マンガ家・渡辺電機(株)さんの公式ブログです

蜂のように刺す

かの偉大なボクサーの心臓は実は40年前に止まっていて、それからずっと体内に蓄えられた栄養のみで生きながらえていたという話は、ごく一部の関係者以外は誰も知らない。表向きパーキンソン病と称していたが、実際はすでに何十年も前から脳に情報が伝達されることもなく、いわばゾンビとして、外部刺激への反射だけで公的な場でそれらしく振る舞い続けたのだ。
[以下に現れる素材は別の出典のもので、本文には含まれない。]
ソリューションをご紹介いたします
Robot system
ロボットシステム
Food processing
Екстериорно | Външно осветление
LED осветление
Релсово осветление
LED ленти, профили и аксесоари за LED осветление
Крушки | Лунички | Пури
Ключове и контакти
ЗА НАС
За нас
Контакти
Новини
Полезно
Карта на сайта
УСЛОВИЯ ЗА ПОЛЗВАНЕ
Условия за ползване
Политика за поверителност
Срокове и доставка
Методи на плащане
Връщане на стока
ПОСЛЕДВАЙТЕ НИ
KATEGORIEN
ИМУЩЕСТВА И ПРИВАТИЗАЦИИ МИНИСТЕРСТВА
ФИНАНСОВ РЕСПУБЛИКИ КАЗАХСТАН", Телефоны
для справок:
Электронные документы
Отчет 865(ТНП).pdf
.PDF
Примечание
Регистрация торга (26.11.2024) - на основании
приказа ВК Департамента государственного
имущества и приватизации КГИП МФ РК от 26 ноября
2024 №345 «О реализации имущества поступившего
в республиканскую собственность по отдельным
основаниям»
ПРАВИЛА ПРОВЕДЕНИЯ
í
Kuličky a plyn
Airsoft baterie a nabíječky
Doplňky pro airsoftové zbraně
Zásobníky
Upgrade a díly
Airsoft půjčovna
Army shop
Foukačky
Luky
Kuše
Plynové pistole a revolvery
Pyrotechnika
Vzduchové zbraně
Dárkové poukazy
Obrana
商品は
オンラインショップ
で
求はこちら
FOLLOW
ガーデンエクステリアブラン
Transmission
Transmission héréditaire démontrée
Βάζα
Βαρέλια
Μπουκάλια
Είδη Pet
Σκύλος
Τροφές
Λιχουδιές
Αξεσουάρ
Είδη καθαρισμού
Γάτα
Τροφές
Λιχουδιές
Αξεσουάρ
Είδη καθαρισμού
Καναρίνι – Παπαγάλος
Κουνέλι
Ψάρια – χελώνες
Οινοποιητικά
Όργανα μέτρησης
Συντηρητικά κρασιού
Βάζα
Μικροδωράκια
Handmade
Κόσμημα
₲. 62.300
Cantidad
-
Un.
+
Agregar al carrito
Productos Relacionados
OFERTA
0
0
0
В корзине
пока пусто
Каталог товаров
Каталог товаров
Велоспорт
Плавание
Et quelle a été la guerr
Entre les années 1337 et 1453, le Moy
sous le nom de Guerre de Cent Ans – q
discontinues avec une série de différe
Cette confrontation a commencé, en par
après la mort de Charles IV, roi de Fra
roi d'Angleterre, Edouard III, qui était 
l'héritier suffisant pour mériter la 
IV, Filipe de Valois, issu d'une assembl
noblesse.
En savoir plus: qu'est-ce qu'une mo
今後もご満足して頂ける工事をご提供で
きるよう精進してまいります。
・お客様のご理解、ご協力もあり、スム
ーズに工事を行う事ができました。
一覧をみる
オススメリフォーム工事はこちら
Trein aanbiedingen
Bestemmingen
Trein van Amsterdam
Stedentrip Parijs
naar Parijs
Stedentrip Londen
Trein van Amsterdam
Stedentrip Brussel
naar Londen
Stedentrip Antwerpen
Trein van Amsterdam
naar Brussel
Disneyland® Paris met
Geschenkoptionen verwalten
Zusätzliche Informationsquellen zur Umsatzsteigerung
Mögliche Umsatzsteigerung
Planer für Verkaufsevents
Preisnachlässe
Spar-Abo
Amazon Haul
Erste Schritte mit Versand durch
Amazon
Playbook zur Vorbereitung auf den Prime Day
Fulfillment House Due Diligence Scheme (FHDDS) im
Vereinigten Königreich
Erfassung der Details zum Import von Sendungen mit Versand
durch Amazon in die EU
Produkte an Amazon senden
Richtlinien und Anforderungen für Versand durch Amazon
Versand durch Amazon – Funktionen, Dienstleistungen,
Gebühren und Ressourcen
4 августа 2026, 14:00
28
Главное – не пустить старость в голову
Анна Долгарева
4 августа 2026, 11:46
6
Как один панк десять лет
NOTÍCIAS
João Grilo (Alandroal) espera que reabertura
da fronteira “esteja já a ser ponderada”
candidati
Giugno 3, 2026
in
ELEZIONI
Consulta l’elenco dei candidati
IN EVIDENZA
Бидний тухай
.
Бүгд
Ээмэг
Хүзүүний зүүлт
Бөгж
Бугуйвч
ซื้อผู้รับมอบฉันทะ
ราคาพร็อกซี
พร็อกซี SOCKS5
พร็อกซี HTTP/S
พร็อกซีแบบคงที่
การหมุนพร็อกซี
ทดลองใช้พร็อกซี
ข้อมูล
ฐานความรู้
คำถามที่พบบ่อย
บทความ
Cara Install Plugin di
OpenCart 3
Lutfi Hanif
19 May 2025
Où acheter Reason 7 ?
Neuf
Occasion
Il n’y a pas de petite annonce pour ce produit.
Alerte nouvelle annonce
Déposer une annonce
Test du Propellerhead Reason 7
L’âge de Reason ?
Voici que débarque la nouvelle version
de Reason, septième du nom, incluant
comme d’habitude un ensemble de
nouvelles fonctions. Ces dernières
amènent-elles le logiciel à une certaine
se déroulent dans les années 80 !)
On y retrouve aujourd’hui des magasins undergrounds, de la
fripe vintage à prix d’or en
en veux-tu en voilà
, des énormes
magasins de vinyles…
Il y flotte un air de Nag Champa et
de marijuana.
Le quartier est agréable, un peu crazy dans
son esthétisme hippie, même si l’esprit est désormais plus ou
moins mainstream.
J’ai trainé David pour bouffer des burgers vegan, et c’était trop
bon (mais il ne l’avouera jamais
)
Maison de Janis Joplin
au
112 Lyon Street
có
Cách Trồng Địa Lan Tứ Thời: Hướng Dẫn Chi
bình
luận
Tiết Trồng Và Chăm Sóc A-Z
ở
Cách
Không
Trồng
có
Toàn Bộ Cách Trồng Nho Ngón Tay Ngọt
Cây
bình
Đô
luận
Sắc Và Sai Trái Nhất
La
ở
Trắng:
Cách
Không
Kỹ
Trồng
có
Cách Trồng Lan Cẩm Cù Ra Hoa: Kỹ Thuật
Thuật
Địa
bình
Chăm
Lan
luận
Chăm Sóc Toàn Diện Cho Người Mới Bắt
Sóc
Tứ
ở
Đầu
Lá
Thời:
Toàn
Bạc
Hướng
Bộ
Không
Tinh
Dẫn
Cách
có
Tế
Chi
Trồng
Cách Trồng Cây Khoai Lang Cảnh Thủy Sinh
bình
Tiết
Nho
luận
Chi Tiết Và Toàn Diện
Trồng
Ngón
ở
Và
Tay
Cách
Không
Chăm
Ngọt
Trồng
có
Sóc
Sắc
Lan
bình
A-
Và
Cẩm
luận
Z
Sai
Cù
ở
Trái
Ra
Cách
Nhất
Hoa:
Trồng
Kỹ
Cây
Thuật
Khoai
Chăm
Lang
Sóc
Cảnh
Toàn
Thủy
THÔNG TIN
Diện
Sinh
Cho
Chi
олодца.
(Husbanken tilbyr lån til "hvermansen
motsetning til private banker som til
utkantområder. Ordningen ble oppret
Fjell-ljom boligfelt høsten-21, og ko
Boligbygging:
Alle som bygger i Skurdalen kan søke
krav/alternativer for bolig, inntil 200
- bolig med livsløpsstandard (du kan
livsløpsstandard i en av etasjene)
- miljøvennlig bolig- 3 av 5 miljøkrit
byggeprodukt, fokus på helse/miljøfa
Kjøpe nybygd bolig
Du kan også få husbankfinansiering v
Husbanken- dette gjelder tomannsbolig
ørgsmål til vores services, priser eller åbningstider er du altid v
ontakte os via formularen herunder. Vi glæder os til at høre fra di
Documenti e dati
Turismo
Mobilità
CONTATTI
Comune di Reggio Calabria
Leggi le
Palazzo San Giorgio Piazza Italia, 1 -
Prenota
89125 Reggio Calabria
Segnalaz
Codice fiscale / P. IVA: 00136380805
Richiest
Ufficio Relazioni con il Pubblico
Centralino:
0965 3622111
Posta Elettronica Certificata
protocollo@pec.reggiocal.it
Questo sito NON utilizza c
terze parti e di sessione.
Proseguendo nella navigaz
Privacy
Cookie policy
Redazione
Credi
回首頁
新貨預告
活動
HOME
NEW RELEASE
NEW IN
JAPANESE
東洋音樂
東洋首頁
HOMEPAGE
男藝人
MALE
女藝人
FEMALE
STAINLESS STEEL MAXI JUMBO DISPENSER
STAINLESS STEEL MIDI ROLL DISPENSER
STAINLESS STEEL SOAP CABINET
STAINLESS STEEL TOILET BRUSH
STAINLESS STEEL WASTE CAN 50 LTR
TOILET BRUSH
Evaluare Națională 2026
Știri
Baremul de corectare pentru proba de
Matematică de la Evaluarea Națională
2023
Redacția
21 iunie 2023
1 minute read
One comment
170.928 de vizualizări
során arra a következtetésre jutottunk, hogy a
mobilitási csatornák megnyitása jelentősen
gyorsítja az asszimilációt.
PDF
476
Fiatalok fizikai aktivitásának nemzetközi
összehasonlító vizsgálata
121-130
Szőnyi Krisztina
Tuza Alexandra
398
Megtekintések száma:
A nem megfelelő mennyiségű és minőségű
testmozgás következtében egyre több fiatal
実は、火葬に付すにあたり、ご遺族にお願いして黄金の左拳の小指を切り取って、故人の形見として持ち帰らせてもらった。もちろん、長年好敵手として認め合った、おれと彼の間柄だったからこそ、特別に許された我儘だ。その小指を、きれいに洗ってホルマリンにつけて保存しようと先ほど取り出したところ、なんと切断面から真新しい肉芽組織が隆起し、血管がドクドクと脈動しているのが、はっきりと分かった。背筋に何とも言えない禍々しい不安が走り、おれは咄嗟に小指を叩き潰そうとハンマーを振り上げた。小指は、まさにあの現役時代を思わせる華麗なステップでハンマーをかわすと、ネズミのように素早く走り去り、キッチンのシンクの闇へ消えた。都内を中心に、国内の生態系が静かに秩序を失っていくのに、そう時間はかからなかった。